重症筋無力症
別名:
略号:
若い成人女性に多い難病の1つで、随意筋が疲れやすく反復動作を続けると脱力や麻痺に陥る疾患で、軽い運動でも骨格筋が容易に疲労し休息で回復するのが特徴です。眼瞼下垂、眼球運動の障害、複視、表情筋や口唇筋、頬筋の麻痺による筋無力症性顔貌、構音や嚥下、咀嚼、言語の障害があり、朝起床時は比較的良いが午後、特に夕方筋肉の脱力が強くなり、しばしば胸線種を伴い四肢の筋力低下や呼吸筋麻痺、球麻痺、筋委縮をきたすこともあり生命に関わることもあります。

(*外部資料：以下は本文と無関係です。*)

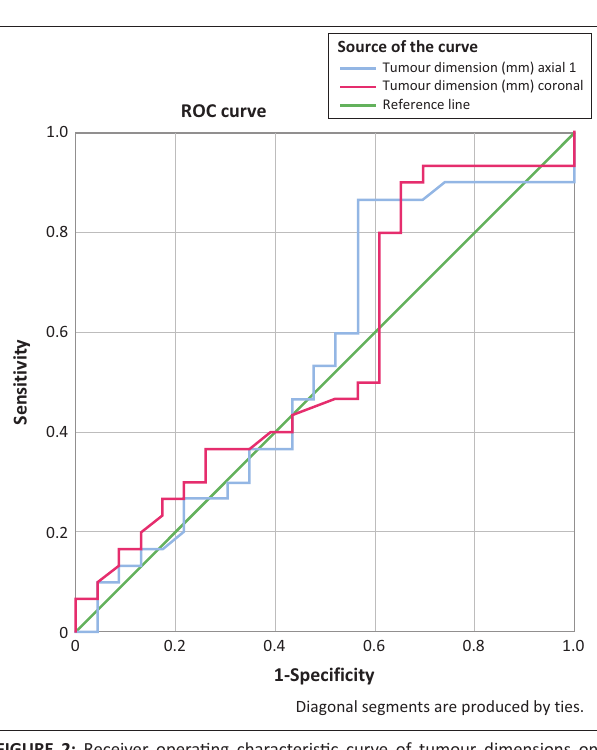
FIGURE 2: Receiver operating characteristic curve of tumour dimensions on coronal and axial magnetic resonance imaging. ROC, receiver operating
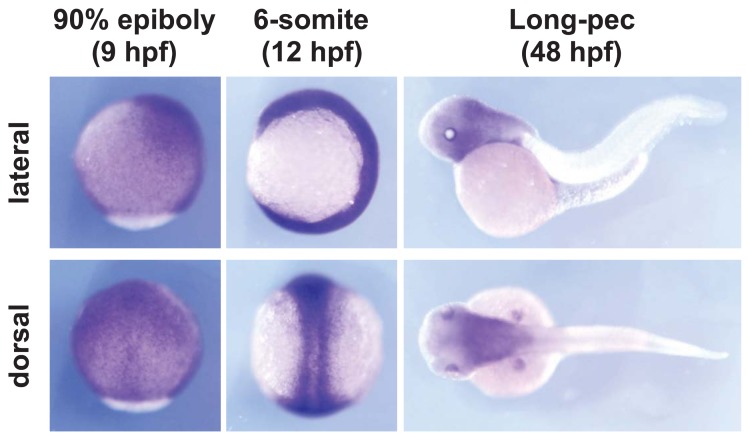
celf1 expression in zebrafish embryos. Lateral (upper panels) and dorsal views (lower panels). We could observe dotted signals at 9 hpf (left panels), reminiscent for the distribution of endoderm cells in this stage (see also Figure 1A). Although endoderm cells distributed in a salt and pepper pattern at 12 hpf as shown in Figure 1C, the salt and pepper distribution of celf1 could not be seen in embryos at 12 hpf. At 48 hpf, celf1 was expressed in pectoral fins, heads and eyes, but not in endoderm-derived organs. Because mouse Celf1 and chick Celf1 are expressed in livers [26–30], we think that the expression patterns of celf1 are specific for zebrafish.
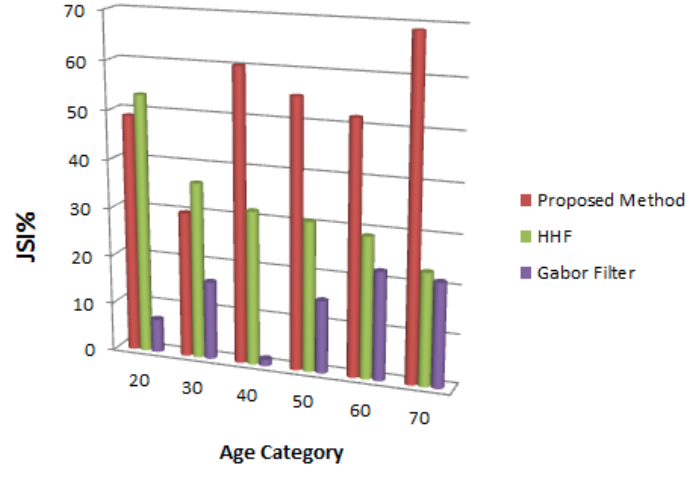
Figure 8. A comparison of the wrinkle detection algorithms on different age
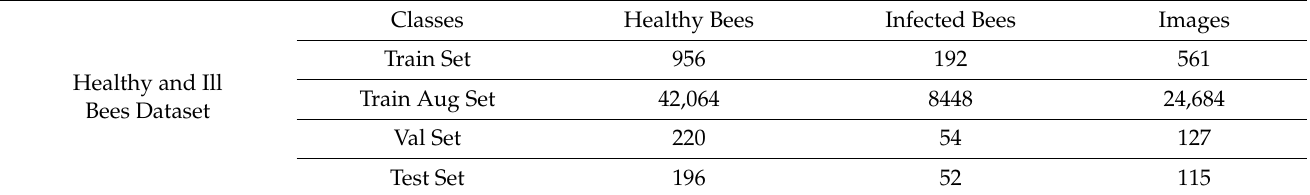
Table 3. The table shows the number of annotated objects of given classes of the Healthy and Infected bees dataset.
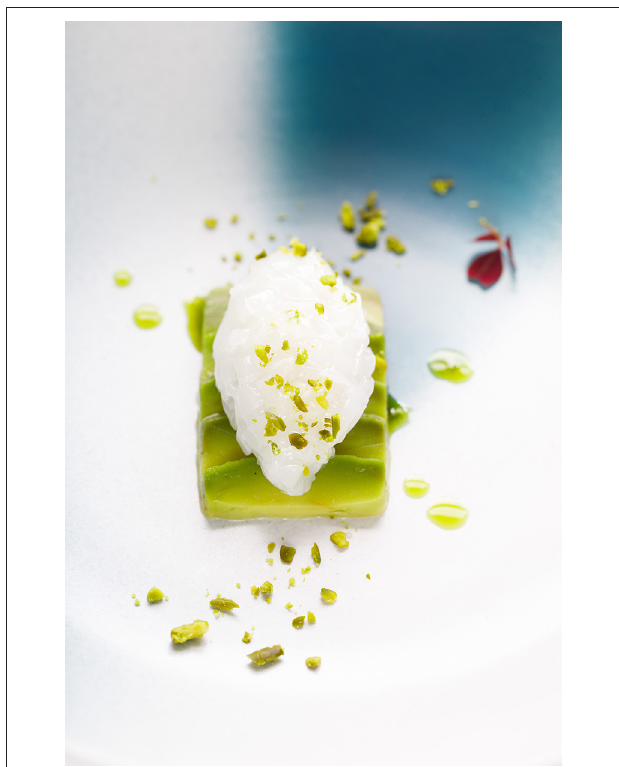
FIGURE 4 | A novel dish of tartare made of Sepia officinalis with pistachio, lime, and avocado. Photo: permission by and courtesy of Jonas Drotner Mouritsen.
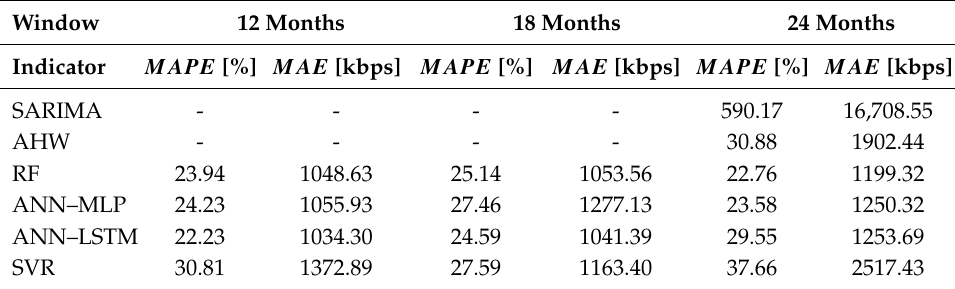
Table 3. Impact of observation window for 6-month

脳からの指令を運動神経が筋肉に伝える時、神経筋接合部で神経の末端からアセチルコリンという神経伝達物質が分泌され、これを筋肉側にあるアセチルコリン受容体で受け取って筋肉の収縮運動が起こります。重症筋無力症はこの受容体に対する自己抗体(抗アセチルコリンレセプター抗体)ができ、アセチルコリン受容体が顕著に減少し神経から筋肉への指令伝達が円滑に行われなくなる自己免疫疾患です。外眼筋には神経筋接合部が多いので目の症状が主体となります。治療法には対症療法やステロイド薬、免疫抑制剤、吸着剤を用いて抗アセチルコリン受容体抗体を除去する血漿交換療法、胸腺摘除術などがあります。